▸ **Study text**
########################################

Standard Chartered’s third-quarter pre-tax profit falls by half to US$633 million on mounting bad loan provisions to China’s property sector

  • London-based bank’s pre-tax profit misses analysts’ estimates of US$1.49 billion
  • Standard Chartered’s net loss stood at US$35 million for the July to September quarter, against a gain of US$964 million a year earlier
Standard Chartered, one of Hong Kong’s three currency-issuing banks, reported worse-than-expected earnings for the third quarter because of high impairment charges related to exposure to China’s property sector.

The emerging-markets focused lender made a net loss of US$35 million for the July to September period, against a profit of US$964 million a year earlier.

The London-based bank, which generates much of its revenue in Asia, reported US$633 million in pre-tax profit, a decline of 54 per cent from US$1.39 billion last year, missing analysts’ estimates of US$1.49 billion polled by Bloomberg.

########################################

▸ **To-do item A**
Answer these questions from the Standard Chartered earnings text:
(i) What pre-tax profit had analysts estimated?
(ii) How large was the bank's net loss for the July to September period?
(iii) By what percentage did pre-tax profit decline?
The news text and the records that follow it are unrelated material.

########################################

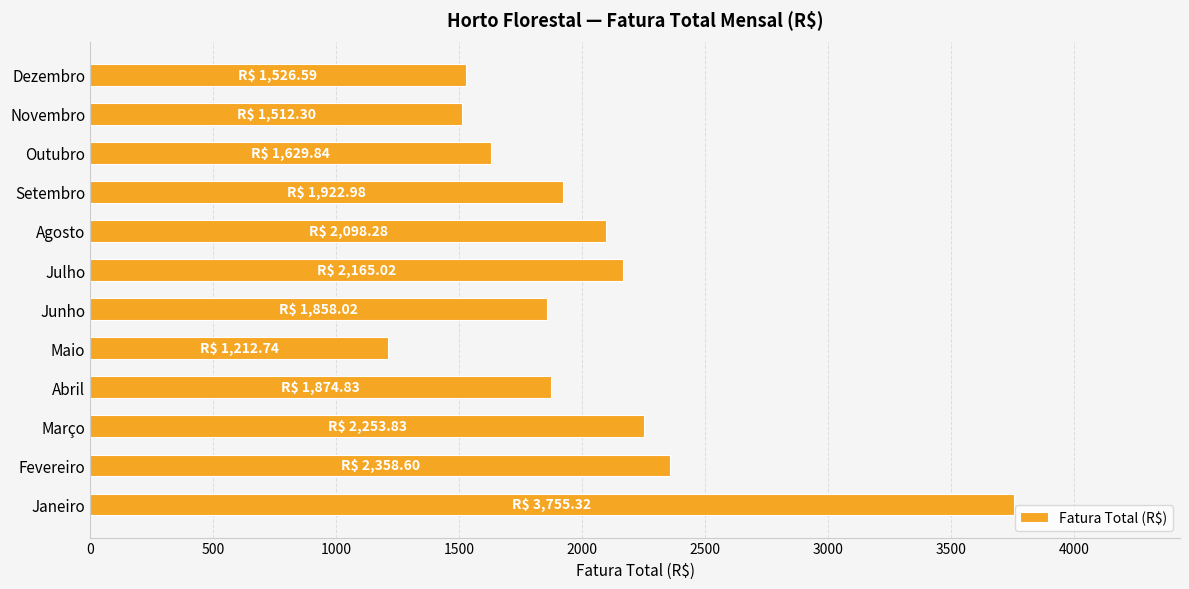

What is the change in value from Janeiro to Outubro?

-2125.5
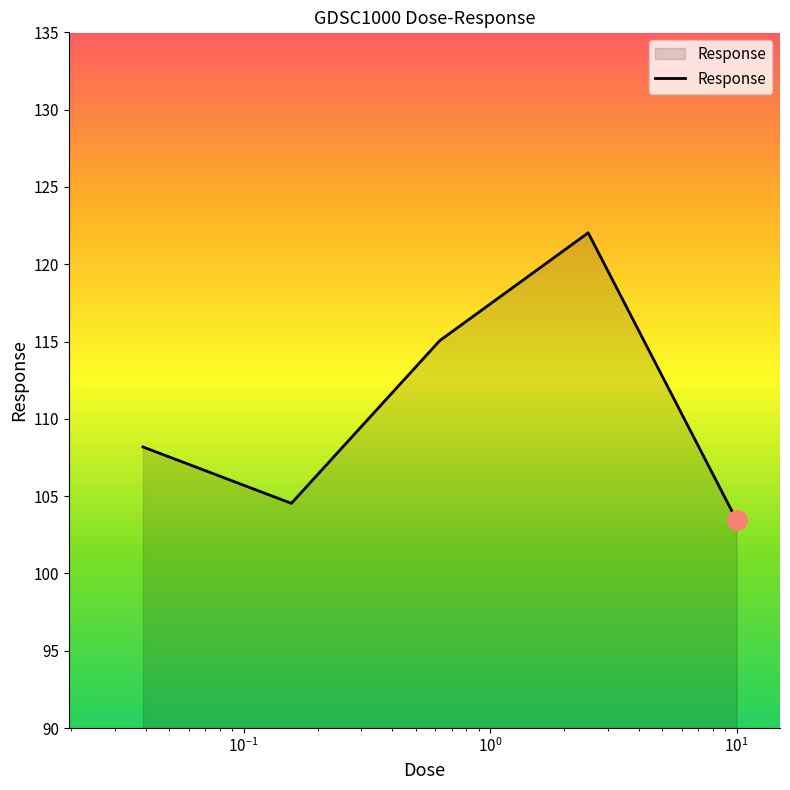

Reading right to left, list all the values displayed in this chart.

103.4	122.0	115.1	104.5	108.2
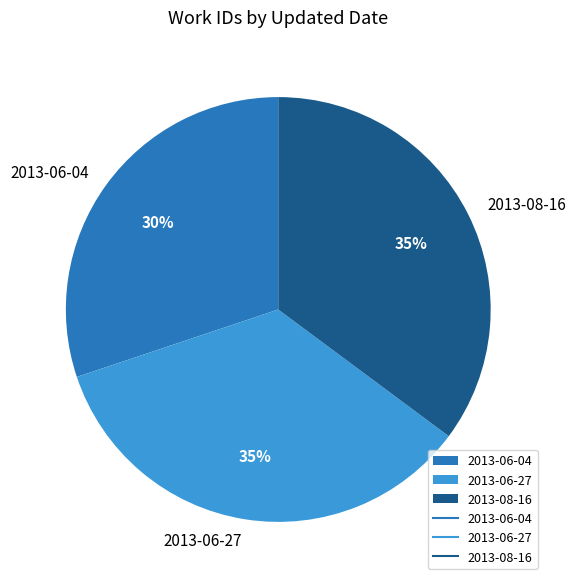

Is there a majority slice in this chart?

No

########################################

▸ **To-do item B**
Rewrite all of the records with "chart" replaced by "graph", changing nothing else. Omit the pictures from your answer.

▸ **Response box A**
(i) US$1.49 billion
(ii) US$35 million
(iii) 54 per cent

▸ **Response box B**
What is the change in value from Janeiro to Outubro?

-2125.5

Reading right to left, list all the values displayed in this graph.

103.4	122.0	115.1	104.5	108.2

Is there a majority slice in this graph?

No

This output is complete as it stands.